Nouer des alliances, stratégiques ou électoralistes soient-elles, en prévision des prochaines législatives entend pour les partis islamistes, aller en rangs soudés à l’effet d’aspirer à plus de sièges au Parlement. Cela étant, même si deux pôles ont pris naissance, il est à s’interroger sur la force d’un courant politique qui demeure en proie à des divergences internes.
En effet, cette initiative adoptée au moins par cinq formations d’obédience islamiste parmi celles les plus en vue de la scène politique nationale s’est soldée par un regroupement scindé en deux pôles distincts. Ainsi, le MSP (Mouvement pour la société et la paix) d’Abderrezak Mokri s’est fusionné avec le FC (Front du changement) d’Abdelmadjid Menasra. De l’avis de ses initiateurs, cette union se projette au-delà des échéances électorales. Adoptée le 5 janvier dernier, cette alliance prévoit un retour à l’ancienne formation mère, telle que créée par le défunt Mahfoud Nahnah dans les années 90, plus connue sous le nom de Hamas. Dans l’immédiat, les deux alliés comptent aller aux législatives prochaines avec des listes de candidatures communes qui seront menées sous la coupe du MSP. À moyen et long termes, autrement dit, cette fusion donnerait lieu à un seul parti à l’horizon 2018. D’ici là, deux congrès, extra et ordinaire, seront organisés comme démarche statutaire devant aboutir à l’objectif dit «stratégique». Quant au deuxième conglomérat, il est incarné par le FJD (Front pour la justice et le développement), Ennahda (Mouvement de la renaissance islamique) et Al-Binaâ (Mouvement de l’édification nationale).

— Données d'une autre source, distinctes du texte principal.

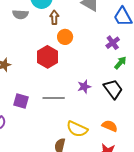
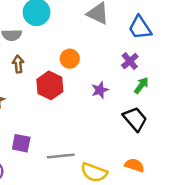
brown arrow: (54, 17) -> (18, 64), moved
purple star: (84, 87) -> (100, 90), moved
gray line: (54, 98) -> (61, 156), moved

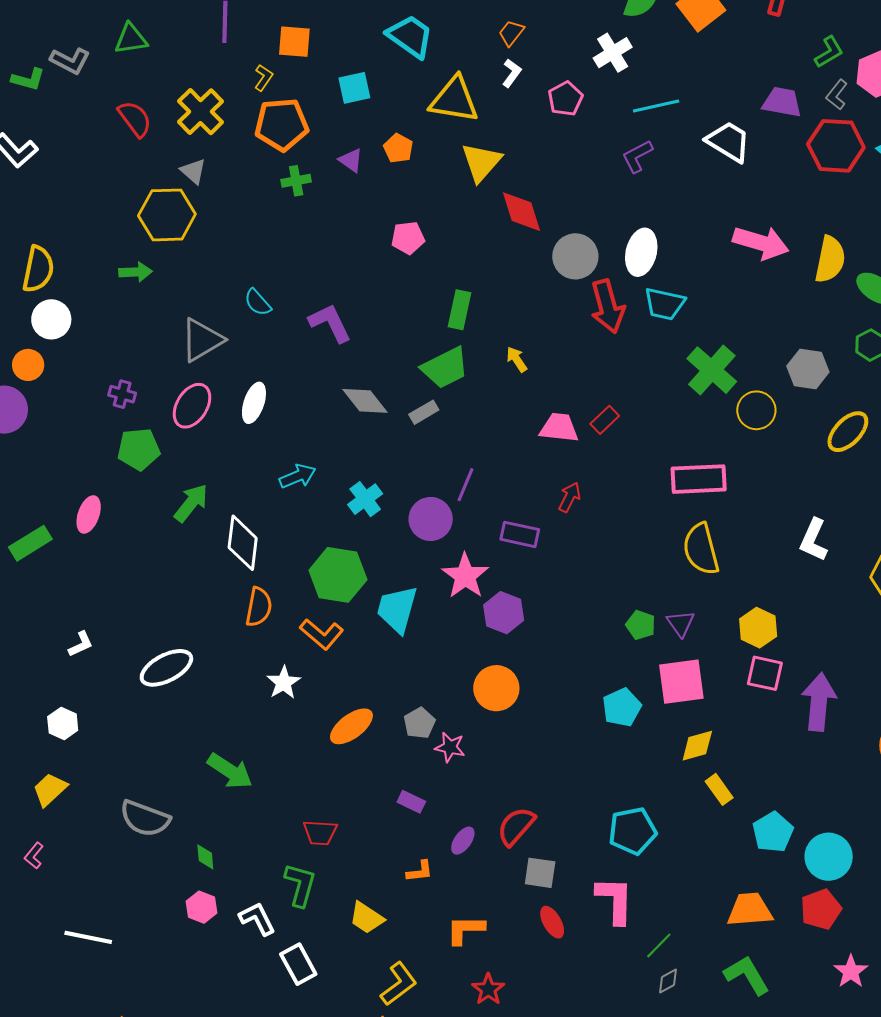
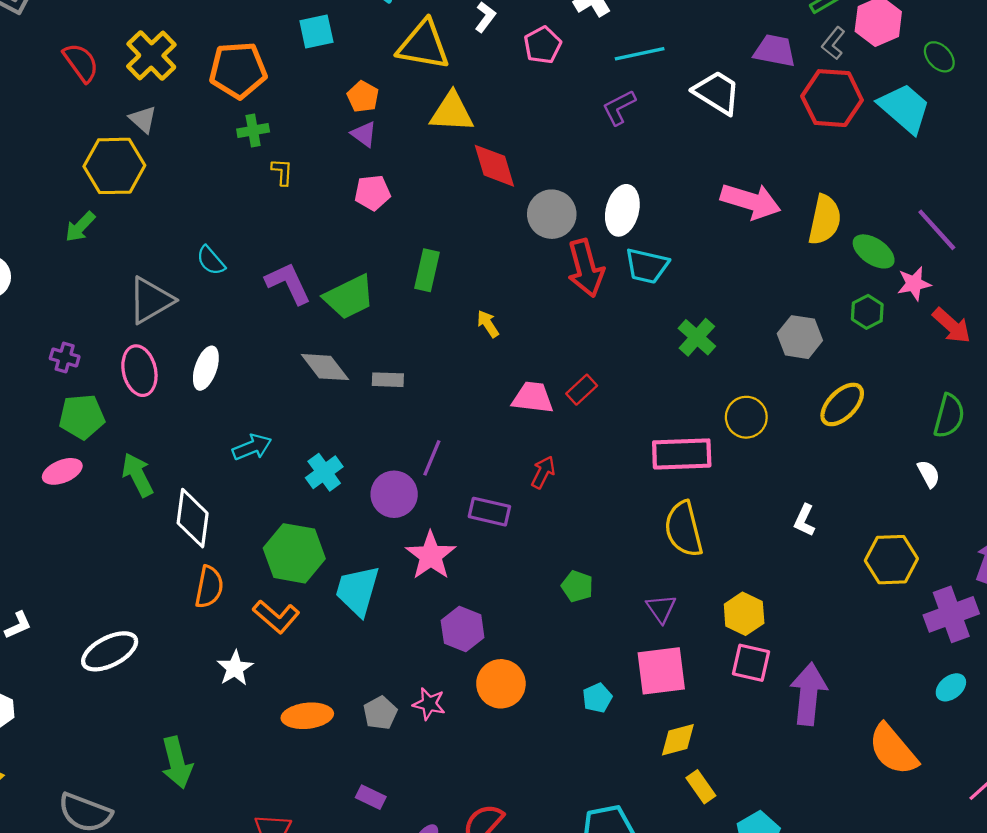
yellow L-shape: (264, 78) -> (282, 172), moved, turned -32
purple triangle: (351, 160) -> (364, 134), moved
yellow triangle: (481, 162) -> (452, 112), turned 51
green arrow: (135, 272) -> (80, 227), turned 136
green trapezoid: (445, 368) -> (349, 297), moved
green cross: (712, 370) -> (697, 337), size x0.7
pink ellipse: (192, 406) -> (139, 371), turned -45
yellow circle: (756, 410) -> (746, 417), moved
gray rectangle: (424, 412) -> (388, 380), turned 32
green arrow: (191, 503) -> (138, 475), turned -66
pink ellipse: (89, 514) -> (62, 471), moved, turned 48
white L-shape: (814, 540) -> (804, 520), size x0.7
purple hexagon: (504, 613) -> (463, 629), moved
green pentagon: (641, 625) -> (577, 586), moved
orange circle: (496, 688) -> (501, 684), moved
cyan pentagon: (622, 707) -> (597, 698), size x0.7
orange ellipse: (351, 726) -> (307, 716), turned 30
pink star: (450, 747) -> (429, 704), moved
green arrow: (230, 771) -> (177, 763), turned 42

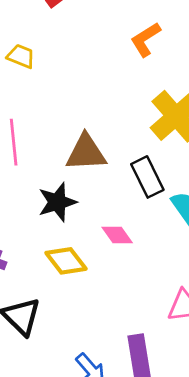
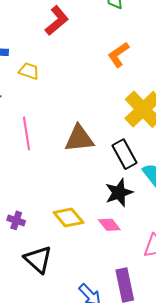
black star: (57, 202) -> (119, 193), moved
pink diamond: (117, 235) -> (109, 225), moved

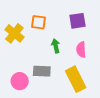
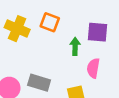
yellow cross: (14, 33) -> (17, 29), turned -30
green arrow: (56, 46) -> (75, 46), moved

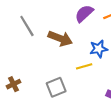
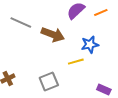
gray line: (27, 26) -> (21, 23), turned -35

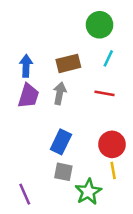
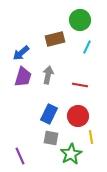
brown rectangle: (68, 63) -> (55, 39), moved
blue arrow: (26, 66) -> (21, 53), turned -132
red line: (104, 93) -> (80, 85), moved
red circle: (112, 144) -> (78, 116), moved

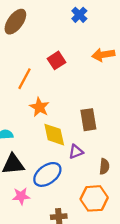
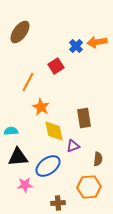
blue cross: (79, 15) -> (76, 46), moved
orange arrow: (103, 55) -> (97, 42), moved

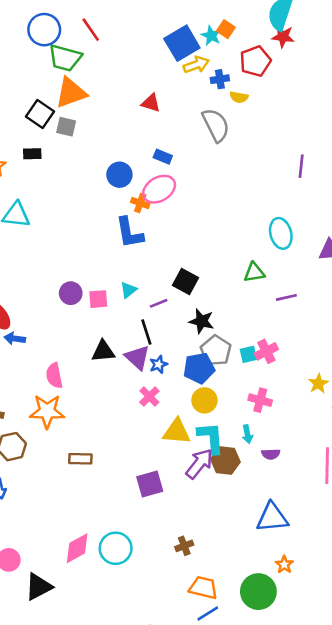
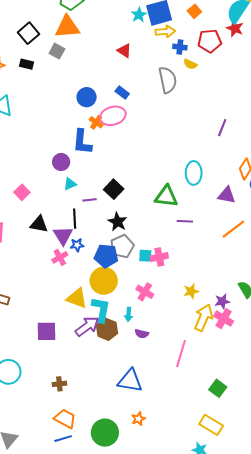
cyan star: (211, 36) -> (139, 15), moved
black square: (40, 114) -> (28, 33), moved
green triangle: (254, 272) -> (166, 196), size x1.4
purple circle: (71, 293) -> (61, 162), moved
pink square: (98, 299) -> (22, 192), moved, turned 35
pink cross: (149, 397) -> (60, 257), moved
yellow circle: (204, 400) -> (104, 281), size x1.4
orange star: (284, 565) -> (138, 419), moved

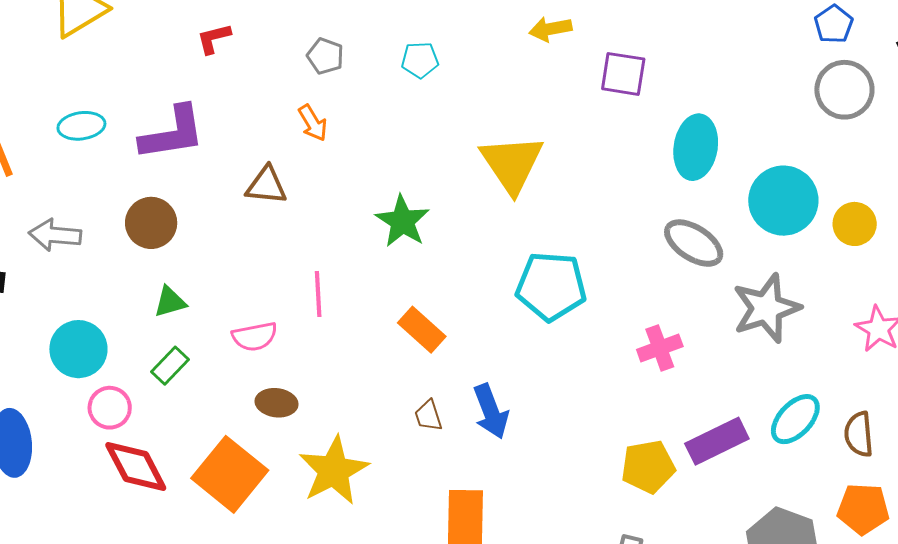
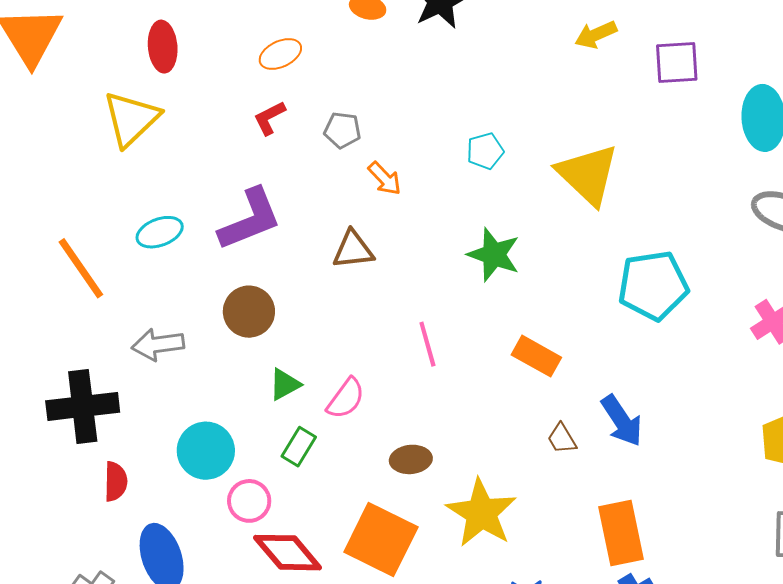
gray pentagon: (325, 56) -> (342, 130), moved
cyan pentagon: (420, 60) -> (485, 151), moved
pink semicircle: (255, 336) -> (346, 398), moved, turned -30

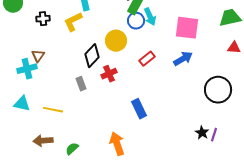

Les leaders de ce trio, respectivement Abdellah Djaballah, Mohamed Douibi et Ahmed Dane ont scellé officiellement leur alliance le weekend écoulé, et laquelle alliance, s’est soldée par la création de l’Union pour Ennahda, la Justice et l’Edification (UEJE). À l’instar du duo «MSP-FC», cette nouvelle aile qui incarne une bonne partie du courant islamiste envisage, elle aussi, et à priori, d’affuter ses armes pour s’attaquer au prochain rendez-vous électoral. Et puis, dans une deuxième phase, d’aller vers un projet pérenne leur permettant de se regrouper autour d’un seul parti.
Cependant, si l’hypothèse de l’ambition électorale semble tenir la route, l’aspect stratégique de telles initiatives, en revanche, laisse planer un certain doute sur la teneur aux yeux de l’opinion publique. Et pour cause, le timing voudrait qu’une telle alliance passe des plus conjoncturelles qu’elle ne constitue un projet de fond. De ce point de vue, il convient d’observer que la priorité est d’abord d’ordre électoraliste. «Autant aller aux prochaines législatives en rangs resserrés. Puis, et si les moyens le permettraient on va opter pour un bloc plus solide et plus durable si besoin est». Tel semble la motivation première des formations du courant islamiste, et lesquelles, pour contourner en quelque sorte la nouvelle loi électorale-qui impose à tout parti l’obtention de 5 % des suffrages pour espérer se frayer un chemin vers la deuxième chambre parlementaire- ont décidé de constituer deux conglomérats à l’effet de constituer un réservoir de voix à cet égard. Dès lors, difficile donc de croire, du moins au demeurant, à une quelconque alliance stratégique dans ce cas de figure. Ceci, dans la mesure où des voix discordantes au sein de ces formations montent au créneau pour disputer avec leur rivales la légitimité. D’autre part, l’ambition électorale des islamistes semble même prendre le dessus sur le projet politique partagé avec les partis de l’opposition. Une sorte de retournement de situation qui s’expliquerait par l’absence annoncée d’une bonne partie d’entre eux à la rencontre de l’ICSO (Instance de concertation et de suivi de l’opposition) qui devait se réunir hier. Ainsi, Ennahda de Douibi et le FJD de Djaballah déclarent ne pas pouvoir prendre part à ce conclave qui devait se tenir au siège du MSP. Autant d’indices qui en disent long sur l’intention prédominante.